As for our contemporaries, I love to read the Uzbek books by Erkin A’zam, Murad Muhammad Dost, Xayriddin Sultanov, and the late Togay Murad and Shukur Xolmirzaev. As for other Central Asian literature, I could include works by Rollan Seysenbaev from Kazakhstan, Sultan Raev from Kyrgyzstan, and Tirkish Jumageldyev and Ak Welsapar from Turkmenistan. But not just the prose. For instance, I can mention poets like Muhammad Solih, Usman Azim, and Xurshid Davron. Most recently, I have loved reading Muhammad Sharif, Salomat Vafo, and many others. So I could easily fulfill that imaginary project, provided that there are translators to translate all those masterpieces.

FN: Asymptote’s mission is to promote a truly global and diverse literature across languages, and not just into English. From your perspective, what are the initiatives needed to promote Uzbek, but also other underrepresented literatures and languages?

HI: I am a bit tired of advocating a place of so-called “small literatures” on the international literary scene. There’s a great “reading the world” trend among readers of translated literature, where they aim to read as many ethnically and geographically diverse writers as possible. Some people, who see the glass half-empty, might say that those “quota” writers are inferior to the modern classics of their own literature, and what’s the point of wasting your time reading substandard literature of an obscure country just for the sake of ticking that country off a list. As for me, I’m sure that in any given literature you could find samples of the highest standard writing like Otar Chiladze from Georgia, Meša Selimović from Bosnia, Chingiz Aytmatov from Kyrgyzstan, Grant Matevosyan from Armenia, Akram Aylisli from Azerbaijan, and Jaan Kroos from Estonia, just to name a few.

It would be great to run the same kind of initiatives among translators and publishers too. Another way of spreading different underrepresented literatures is through online initiatives, where the economic dominance of the book industries of developed countries plays a lesser role. I wish that different literatures were mutually translated, bypassing English or other dominant global languages, but it’s rather unrealistic, apart from some regional interconnections (the Indian subcontinent, the Turkic or Persian-speaking world, Slavonic literatures, etc). One can also argue the Afghan case of Khaled Hosseini and Atiq Rahimi, as well as other writers like them, who “took things into their own hands” and started to write about their underrepresented countries in English or French. I am sure that the number of writers like them will be increasing, although one can also predict heated discussions about their input in their vernacular literatures and their “authenticity” in being represented to the outside world.

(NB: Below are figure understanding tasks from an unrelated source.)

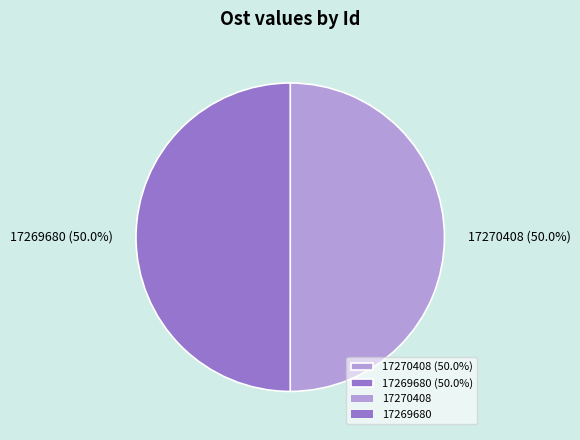

Combined, what portion of the pie is 17270408 and 17269680?

100.0%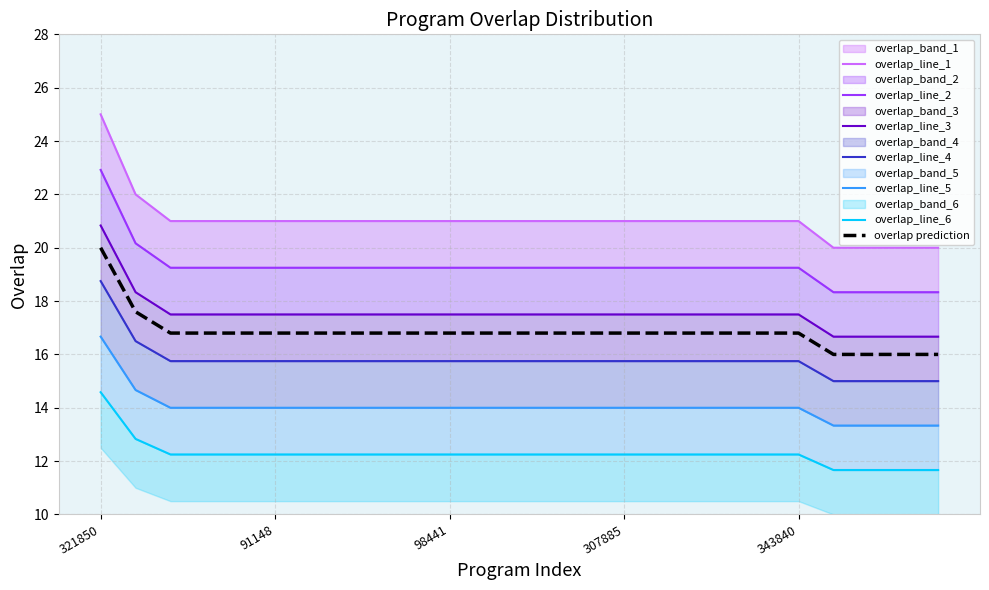

What is the highest value of the overlap prediction series?

20.0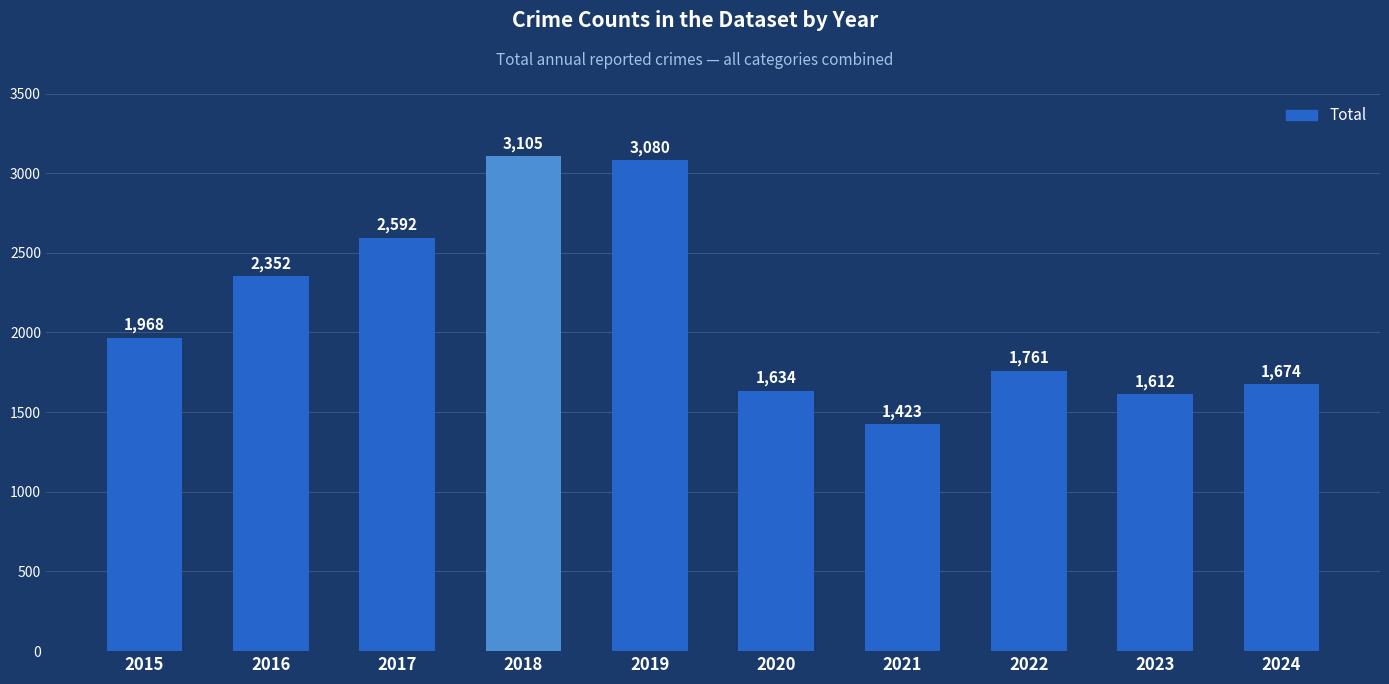

Rank the categories by value from lowest to highest.

2021, 2023, 2020, 2024, 2022, 2015, 2016, 2017, 2019, 2018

Hamid Ismailov was born into a deeply religious Uzbek family of Mullahs and Khodjas living in Kyrgyzstan, many of whom had lost their lives during the Stalin-era persecution. Nevertheless, he received an exemplary Soviet education, graduating with distinction from both his secondary school and military college, as well as attaining university degrees in a number of disciplines. Though he could have become a high-flying Soviet or post-Soviet apparatchik, fate led him to become a dissident writer and poet residing in the West. He was the BBC World Service’s first Writer in Residence. Critics have compared his books to the best of Russian classics, Sufi parables and works of Western post-modernism. While his writing reflects all of these and many other strands, it is his unique intercultural experience that excites and draws the reader into his world.

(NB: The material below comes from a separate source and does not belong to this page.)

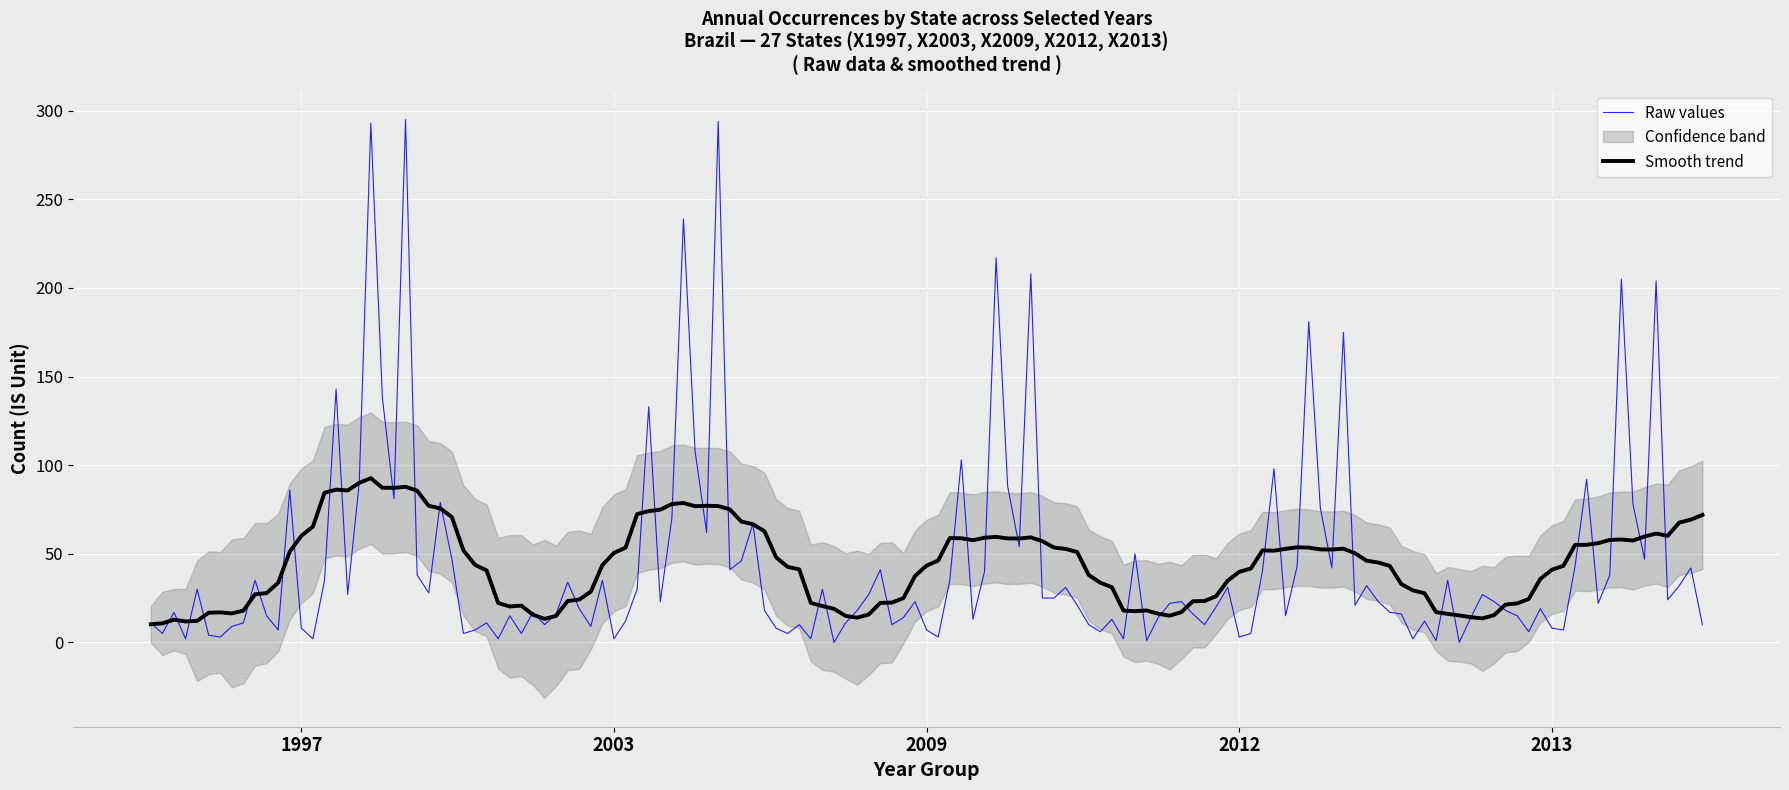

What is the highest value of the Raw values series?

295.0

Filip Noubel is a literary translator and critic based in Prague. He studied Slavonic and East Asian languages in Tokyo, Prague, Paris and Beijing, and has worked as a media trainer in Central Asia and China. He now focuses on contemporary fiction from China, Uzbekistan, Russia, and the Czech Republic, which he translates into French. His translations and reviews have appeared in Jentayu Magazine and in 单读/Dandu Magazine. He is currently translating Radka Denemarková, one of the most awarded contemporary Czech authors, who has also been featured in Asymptote.